Arvind Fashions on Tuesday posted Q2 profit for the financial year 2023-24 at Rs 37.03 crore, up 31.9 per cent in comparison to Rs 28.08 crore during the corresponding quarter of FY23. It posted revenue from operations at Rs 1266.94 crore, up 7.2 per cent as against Rs 1181.81 crore during the second quarter of FY23, despite slower consumer demand. It said that the growth was largely led by retail and MBO channels. While retail channel execution led to a LTL growth of 9 per cent, MBO channels recorded a growth of over 15 per cent.
Arvind Fashions posted steady improvement in power brands EBITDA margin to 13.2 per cent.

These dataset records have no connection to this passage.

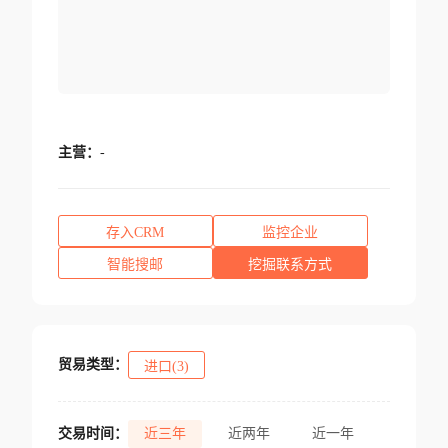
主营：
-
存入CRM
监控企业
智能搜邮
挖掘联系方式
贸易类型：
进口(3)
交易时间：
近三年
近两年
近一年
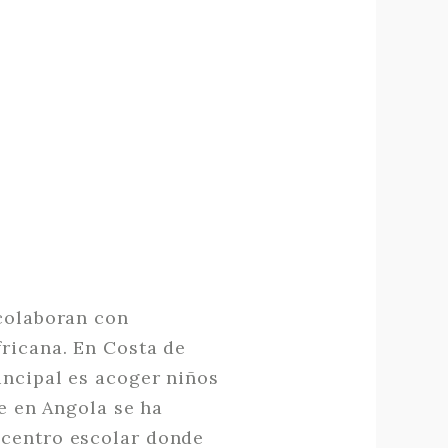
 colaboran con
fricana. En Costa de
incipal es acoger niños
ue en Angola se ha
 centro escolar donde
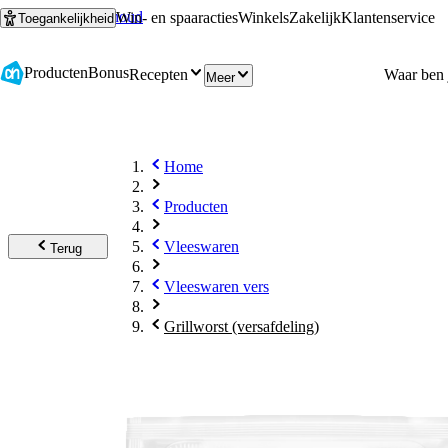
Ga naar hoofdinhoud
Ga naar zoeken
Win- en spaaracties
Winkels
Zakelijk
Klantenservice
Toegankelijkheid
Producten
Bonus
Recepten
Meer
Home
Producten
Vleeswaren
Terug
Vleeswaren vers
Grillworst (versafdeling)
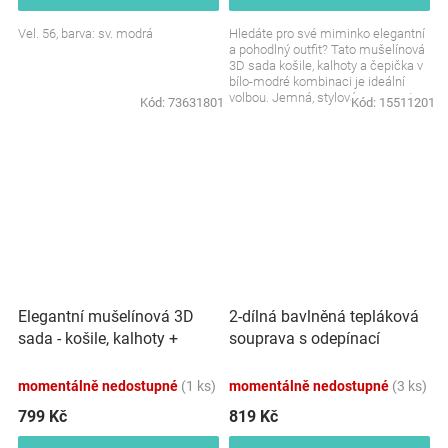
Vel. 56, barva: sv. modrá
Hledáte pro své miminko elegantní
a pohodlný outfit? Tato mušelínová
3D sada košile, kalhoty a čepička v
bílo-modré kombinaci je ideální
volbou. Jemná, stylová a naprosto...
Kód:
73631801
Kód:
15511201
Elegantní mušelínová 3D
2-dílná bavlněná tepláková
sada - košile, kalhoty +
souprava s odepínací
čepice, 3D sada,
kapucí - růžová
bílá/písková
momentálně nedostupné
(1 ks)
momentálně nedostupné
(3 ks)
799 Kč
819 Kč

The company recorded the highest ever quarterly EBITDA of Rs 152 crore compared to Rs 136 crore in Q2FY23. EBITDA margin, meanwhile, improved by ~50 bps despite higher advertising spends of ~100 bps YoY.

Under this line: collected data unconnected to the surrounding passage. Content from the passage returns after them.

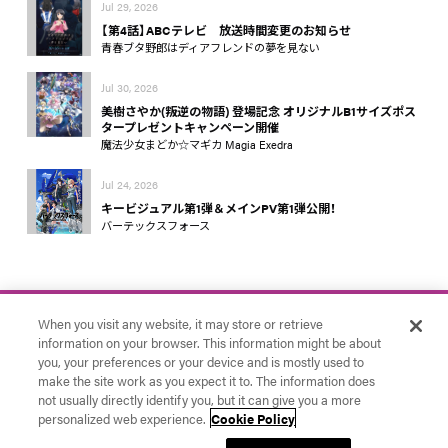
Jul 29, 2026
【第4話】ABCテレビ 放送時間変更のお知らせ
青春ブタ野郎はディアフレンドの夢を見ない
Jul 30, 2026
美樹さやか(叛逆の物語) 登場記念 オリジナルB1サイズポス
タープレゼントキャンペーン開催
魔法少女まどか☆マギカ Magia Exedra
Jul 24, 2026
キービジュアル第1弾＆メインPV第1弾公開！
バーテックスフォース
When you visit any website, it may store or retrieve
information on your browser. This information might be about
you, your preferences or your device and is mostly used to
make the site work as you expect it to. The information does
お問い合わせ
アニプレックス
Cookie Settings
not usually directly identify you, but it can give you a more
© Aniplex Inc. All rights reserved.
personalized web experience.
Cookie Policy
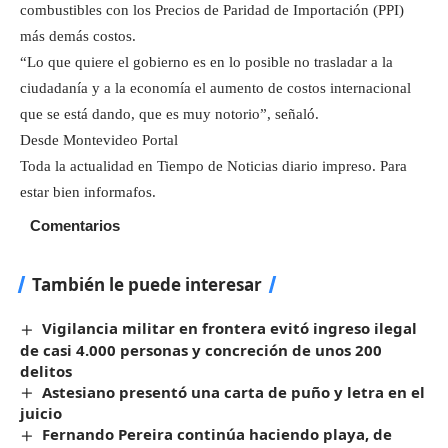
combustibles con los Precios de Paridad de Importación (PPI)
más demás costos.
“Lo que quiere el gobierno es en lo posible no trasladar a la
ciudadanía y a la economía el aumento de costos internacional
que se está dando, que es muy notorio”, señaló.
Desde Montevideo Portal
Toda la actualidad en Tiempo de Noticias diario impreso. Para
estar bien informafos.
Comentarios
También le puede interesar
Vigilancia militar en frontera evitó ingreso ilegal
de casi 4.000 personas y concreción de unos 200
delitos
Astesiano presentó una carta de puño y letra en el
juicio
Fernando Pereira continúa haciendo playa, de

“We have delivered the highest ever quarterly financial performance across revenues, EBITDA & PAT, while consumer demand continued to remain soft during the quarter. Sharper execution in the retail channel along with premiumization offering across our marquee brands and decisive focus strategy continue to yield good results. We remain committed to profitably growing the business thereby improving the return ratios, aiding shareholder value creation,” said Shailesh Chaturvedi, MD & CEO, Arvind Fashions.

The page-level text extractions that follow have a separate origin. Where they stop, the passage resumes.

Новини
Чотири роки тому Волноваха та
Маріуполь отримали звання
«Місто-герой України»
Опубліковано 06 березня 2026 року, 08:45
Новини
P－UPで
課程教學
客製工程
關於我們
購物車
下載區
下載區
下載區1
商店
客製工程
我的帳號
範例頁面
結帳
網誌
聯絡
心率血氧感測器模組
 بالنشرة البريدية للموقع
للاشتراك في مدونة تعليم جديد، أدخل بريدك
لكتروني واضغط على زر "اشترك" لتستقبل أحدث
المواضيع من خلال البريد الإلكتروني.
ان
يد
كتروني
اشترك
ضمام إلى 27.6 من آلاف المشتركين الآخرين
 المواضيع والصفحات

Arvind Fashions recorded a gross addition of 46 EBOs during Q2. While the sales from power brands including US Polo Assn, Tommy Hilfiger, Flying Machine and Arrow was recorded at Rs 1047 crore during Q2, sales from emerging brands (Calvin Klein, Sephora, Ed Hardy, Aeropostale and Others) was at Rs 220 crore.
Going forward, Arvind Fashions said, the company will work towards driving higher market share through increased investments in advertising and product innovation. It plans to focus on high quality season launch, drive customer experience with better sell-thru’s and lower discounting and even pilot new retail format(s) for existing brands while executing multi-category play. The company is planning to open ~200 stores largely through franchise owned franchise operated model.